Tweede van Mahler
Een grooter lawaai dan bij den Helle-en-hemelvaart-marsch heb ik nooit gehoord; de tam-tam werd geslagen alsof hij barsten moest en reeds gebarsten was, er schreeuwden acht trompetten en tien hoorns, met de drie Paasch-klokken en de wonderlijke bazuinen van het Laatste Oordeel, men zat in eene multiple splendeur van klank, men verdwaasde, en als het dak was ingestort, zou ik gezegd hebben: Hemelen dauwt op ons.
Dit lawaai is overlawaaid toen later nog een vol-orgel inzette, en toen de multiple splendeur opging van het applaus. Mengelberg, die de symphonie meesterlijk gedirigeerd heeft, met eene melodische lenigheid in de liefelijke en eene soldateske strakheid in de leelijke passages, wist het applaus nog meesterlijker te dirigeeren: van zichzelf naar de solisten, van de solisten naar het koor, van het koor naar het orkest, van het orkest naar zichzelf, van zichzelf naar de zaal, die weer opvonkte en hem opnieuw liet beginnen: Meta Reidel, de alt, die buitengewoon haar best deed, maar haar timbre nog niet beheerscht en nog niet kon veredelen, Elise Menagé Challa, binnenkort de blondste en de voortreffelijkste van onze sopranen, wier stem ook dezen keer als een verschijning uit de wolken ontbloeide aan het koor, het koor, welks tooverachtige a-cappella-inzet impressioneert als eene opstanding en ons verandert in engelen, het orkest onvermoeibaar, lyrisch, schitterend als een troepen-revue en oorverdoovend als trommelvuur, de applaudisseerenden transcendent en geïnspireerd, Mengelberg bijna ongeloovig bij het succes, bij het welslagen der symphonie, waar zelfs het orkestje achter de schermen aesthetisch klonk - uitgezonderd de groote trom......
Het werk zelf heb ik in het voorjaar reeds ten grave gedragen met eene desillusie, die me zooveel leed doet, dat ik het slechts een paar ontgoochelde sonetten zou willen nazingen.
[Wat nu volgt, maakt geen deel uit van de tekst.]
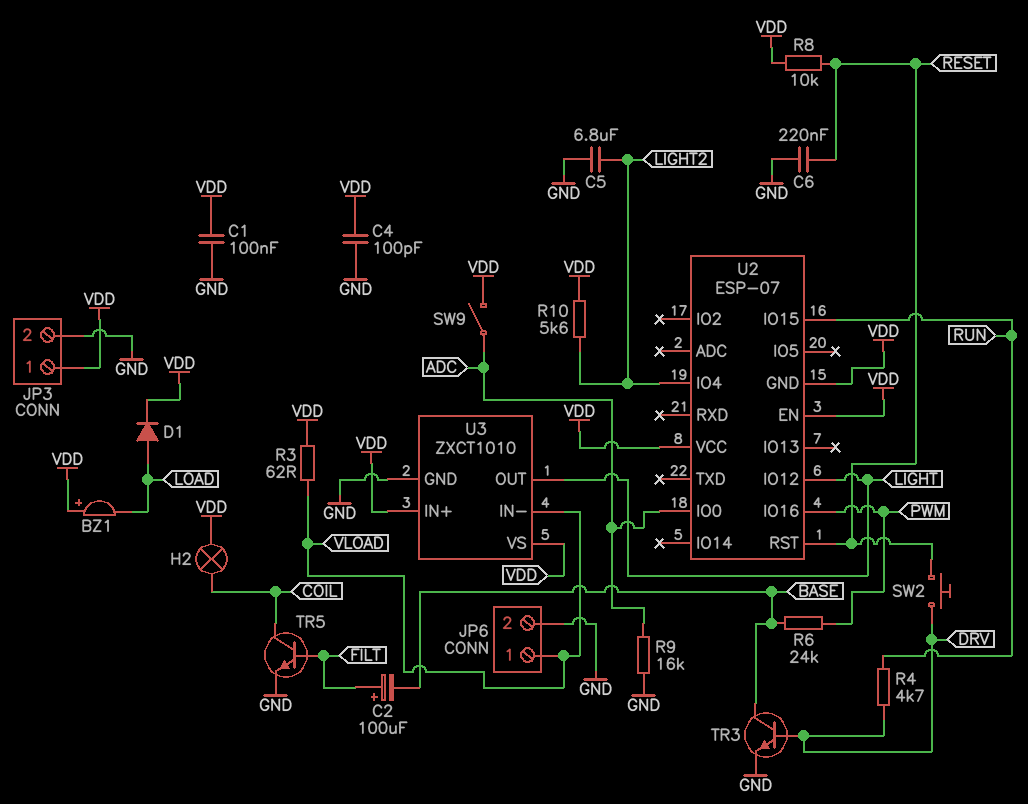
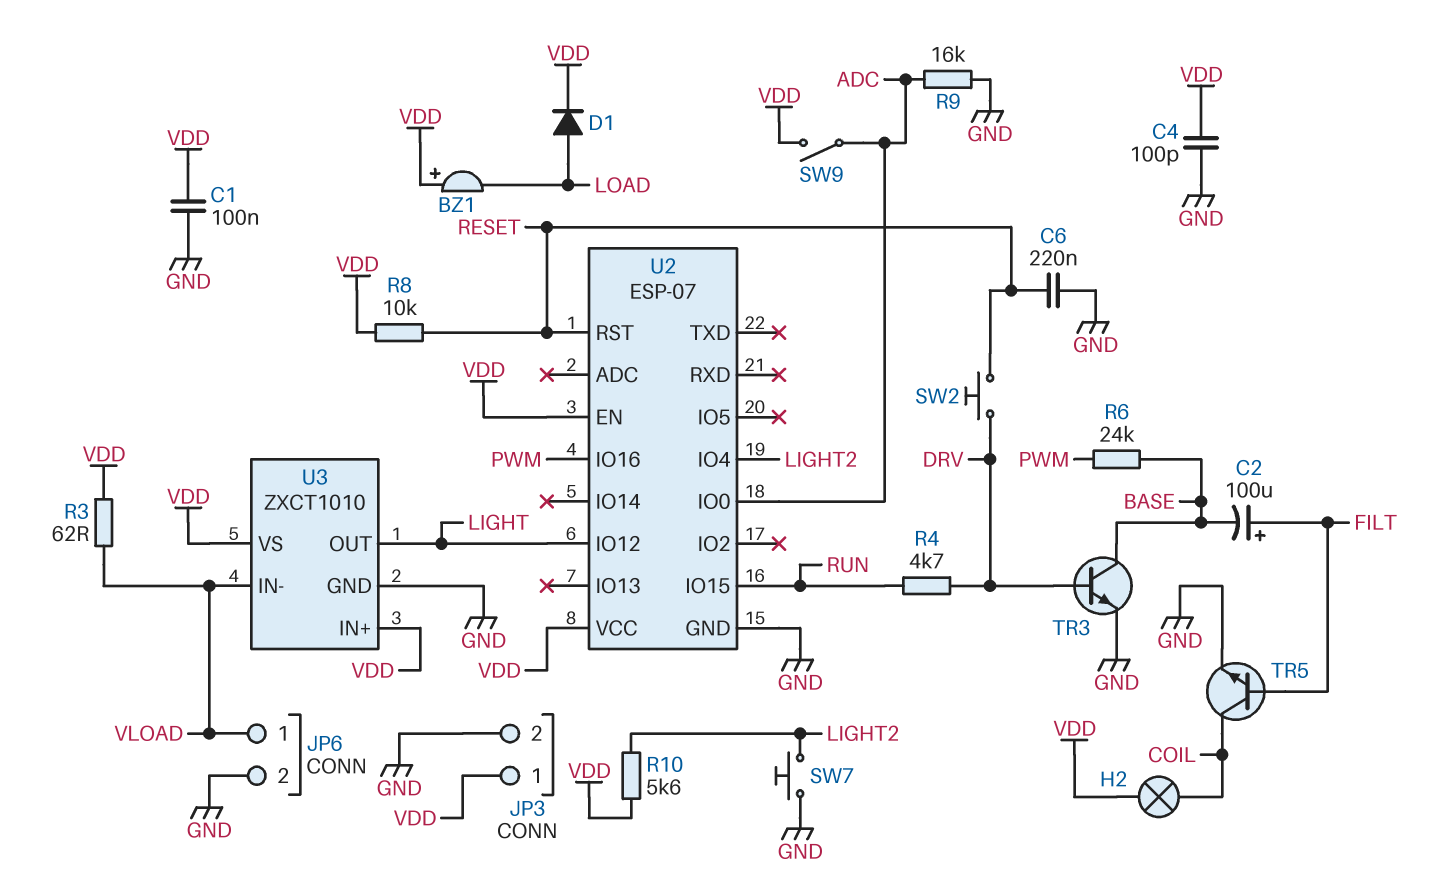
C5: 6.8uF (GND, LIGHT2) -> none
SW7: none -> button (GND, LIGHT2)
U2 pin GND: VDD -> GND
Ik kan het onmogelijk opvatten als eene realiteit, wijl het tegelijkertijd de teederste romantiek en het geweldadigste militarisme voorstelt. Nergens heeft de Blaue Blume voorspoediger gebloeid dan op de Elyseesche Velden van Mahler, niemand heeft zooveel sprookjes verzonnen van weemoed en geluk, maar niemand is zich ook ‘Bovaristischer’ te buiten gegaan aan de helden-aspiraties van het moderne Duitschland. Het eene of het andere, de blauwe-bloemen-romantiek of de geweld-verheerlijking is leugen, wanneer men de zonderlinge combinatie niet liever uitlegt als een soort van intellectueel sadisme. Alles is grootsch geënsceneerd, grootsch en philosophisch bedoeld, maar na de analyse van het theatrale compositum rest er niet veel goed en veel onbeduidend materiaal. Ik hoor liever eene gavotte dan den helle-en-hemelvaartsmarsch in zijne wanhopige diatoniek en leegen trompetklank. Ik troost me slechts met de gedachte, dat duizend andere mystieken en geëxalteerden er naïever over denken en dat Mahler symphonieën schreef die minder philosophisch en veel symphonischer klinken.